Text passage:
Files
git.stella-ops.org/docs/features/unchecked/orchestrator/slo-burn-rate-computation-and-alert-budget-tracking.md

2.6 KiB

SLO Burn-Rate Computation and Alert Budget Tracking

Module

Orchestrator

Status

IMPLEMENTED

Description

SLO burn-rate computation for orchestrator operations with configurable alert budgets, enabling proactive capacity and reliability management.

Implementation Details

  • Modules: src/Orchestrator/StellaOps.Orchestrator/StellaOps.Orchestrator.Core/SloManagement/, src/Orchestrator/StellaOps.Orchestrator/StellaOps.Orchestrator.Core/Domain/
  • Key Classes:
    • BurnRateEngine (src/Orchestrator/StellaOps.Orchestrator/StellaOps.Orchestrator.Core/SloManagement/BurnRateEngine.cs) - computes SLO burn rate from error budget consumption over rolling windows (1h, 6h, 24h, 30d)

Problem requirements:
Answer these questions about the feature page above.
(a) Which module is the feature listed under?
(b) What status does the page give the feature?
(c) Over which rolling windows does BurnRateEngine compute the SLO burn rate?

Source material:

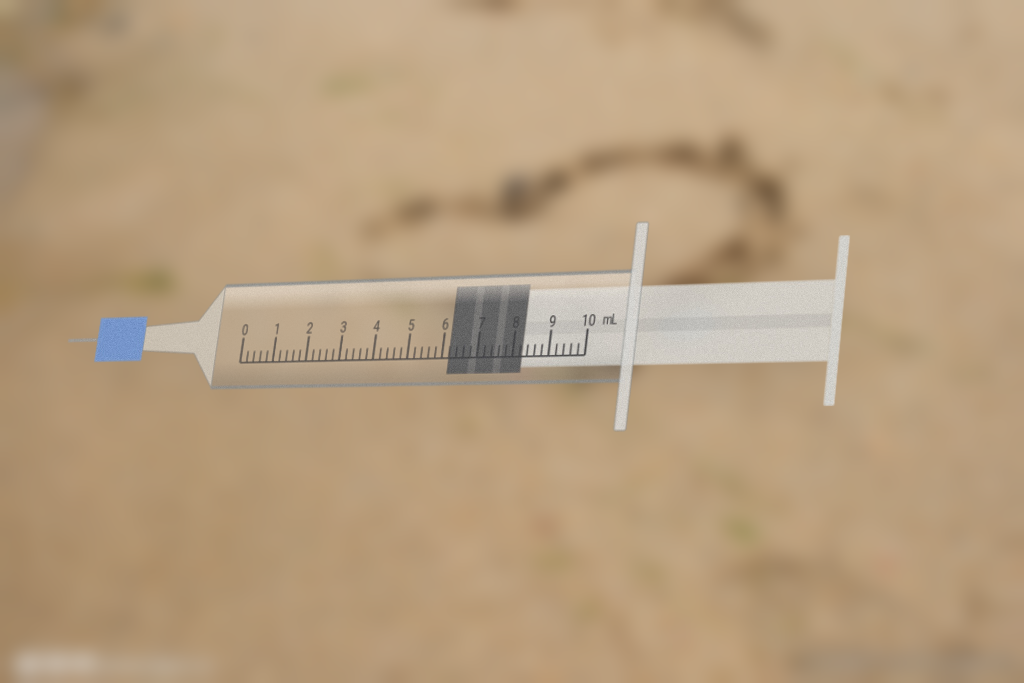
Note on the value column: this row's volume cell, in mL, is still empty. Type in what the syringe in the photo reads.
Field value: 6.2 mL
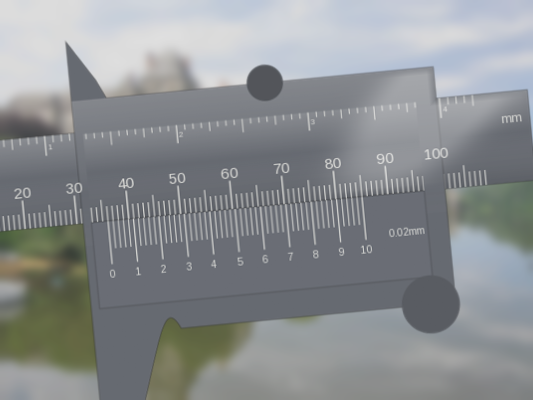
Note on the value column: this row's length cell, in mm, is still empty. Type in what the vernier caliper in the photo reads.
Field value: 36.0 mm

Reply to the exercise:
(a) Orchestrator
(b) IMPLEMENTED
(c) 1h, 6h, 24h and 30d